__What you are asked to do__. Reproduce the entries verbatim, starting at the line that contains "sample entry, **10:24:56**" and ending at the end of the entries. Leave the pictures out of your copy.

__Records shown__.
--- Begin ---
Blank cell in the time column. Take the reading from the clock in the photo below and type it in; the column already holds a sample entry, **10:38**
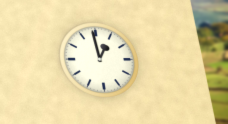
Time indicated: **12:59**
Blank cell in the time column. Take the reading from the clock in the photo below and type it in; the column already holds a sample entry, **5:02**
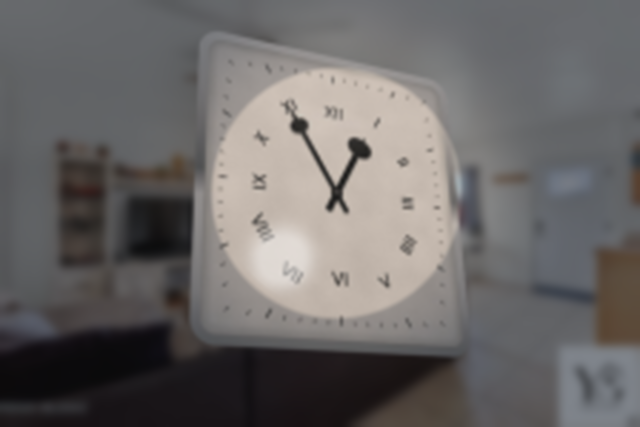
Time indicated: **12:55**
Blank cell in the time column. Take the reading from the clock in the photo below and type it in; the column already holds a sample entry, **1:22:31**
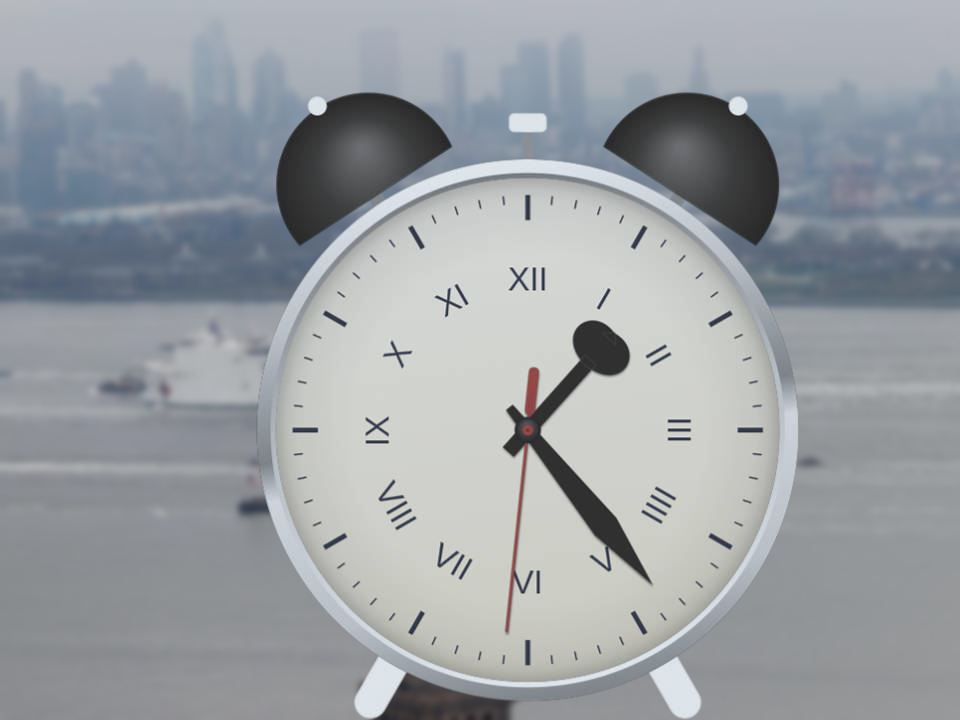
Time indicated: **1:23:31**
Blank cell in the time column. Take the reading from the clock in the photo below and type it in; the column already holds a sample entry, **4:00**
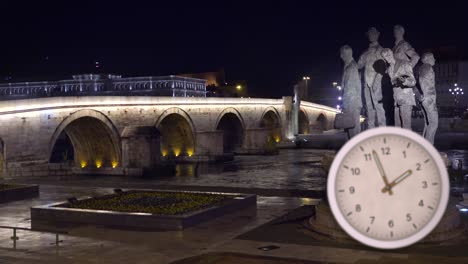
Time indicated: **1:57**
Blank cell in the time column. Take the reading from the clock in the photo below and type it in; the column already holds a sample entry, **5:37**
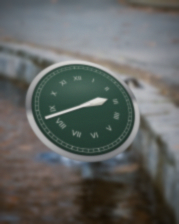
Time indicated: **2:43**
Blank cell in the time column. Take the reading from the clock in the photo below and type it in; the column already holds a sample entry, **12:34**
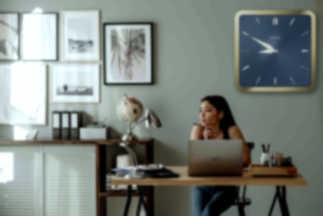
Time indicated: **8:50**
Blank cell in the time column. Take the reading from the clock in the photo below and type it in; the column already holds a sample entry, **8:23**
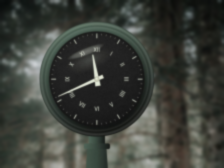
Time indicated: **11:41**
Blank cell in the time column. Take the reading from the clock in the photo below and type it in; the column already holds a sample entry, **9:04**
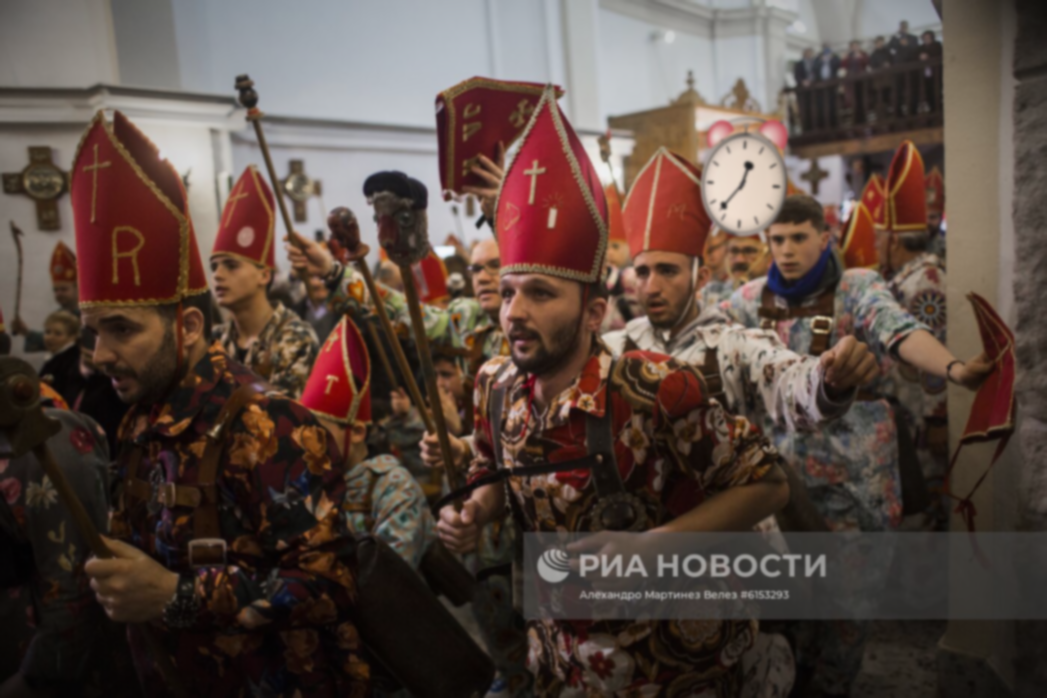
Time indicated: **12:37**
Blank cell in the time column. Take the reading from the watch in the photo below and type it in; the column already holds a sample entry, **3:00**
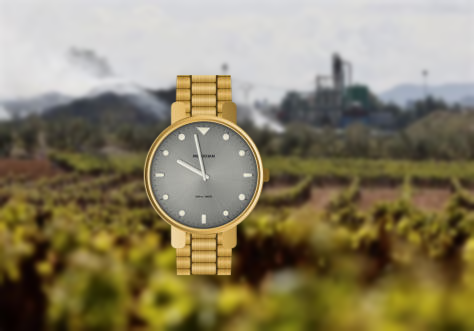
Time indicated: **9:58**
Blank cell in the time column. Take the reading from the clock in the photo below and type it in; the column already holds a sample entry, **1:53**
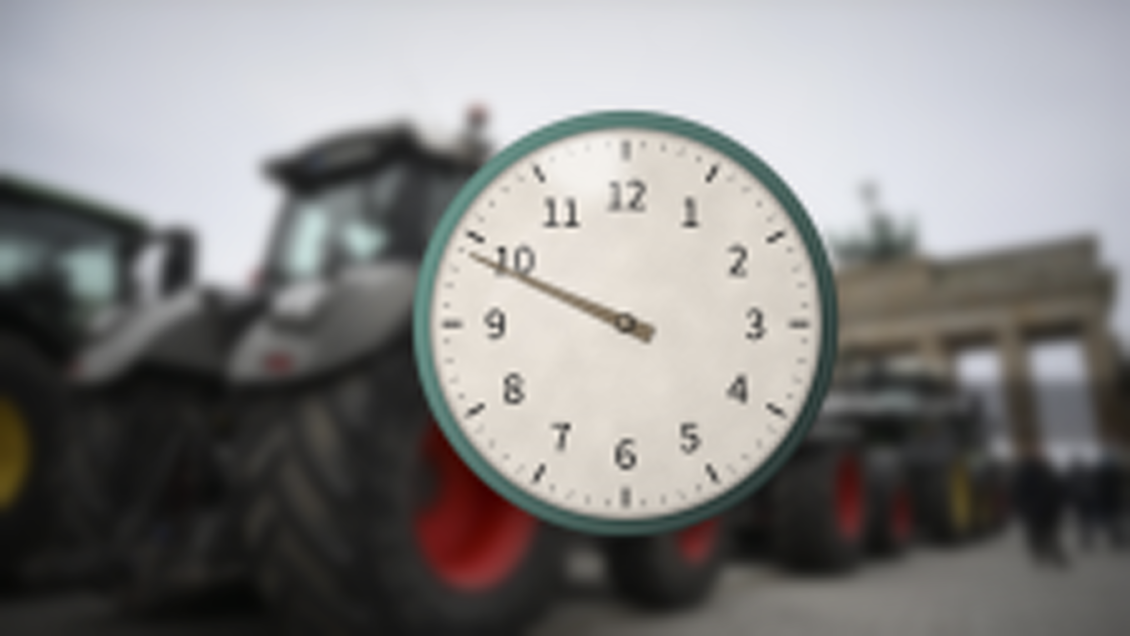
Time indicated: **9:49**
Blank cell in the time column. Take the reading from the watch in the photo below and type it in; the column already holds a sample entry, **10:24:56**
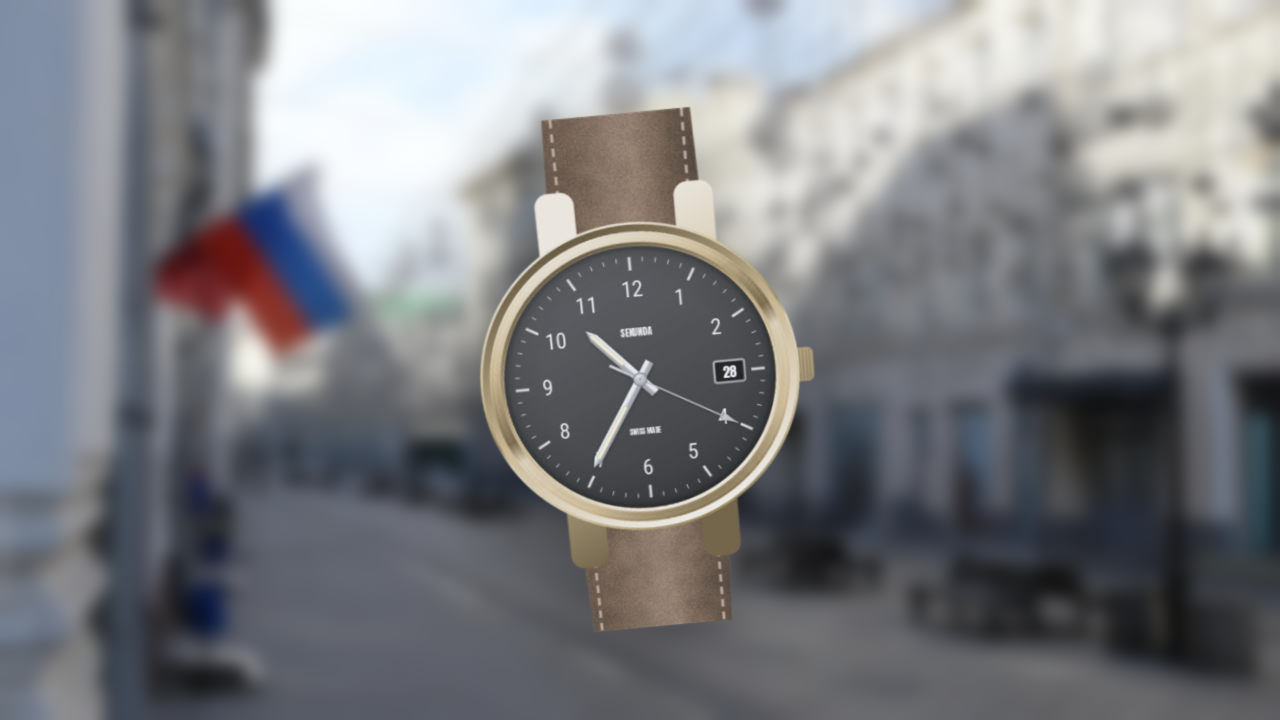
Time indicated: **10:35:20**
--- End ---
__Complete output__.
Blank cell in the time column. Take the reading from the watch in the photo below and type it in; the column already holds a sample entry, **10:24:56**
Time indicated: **10:35:20**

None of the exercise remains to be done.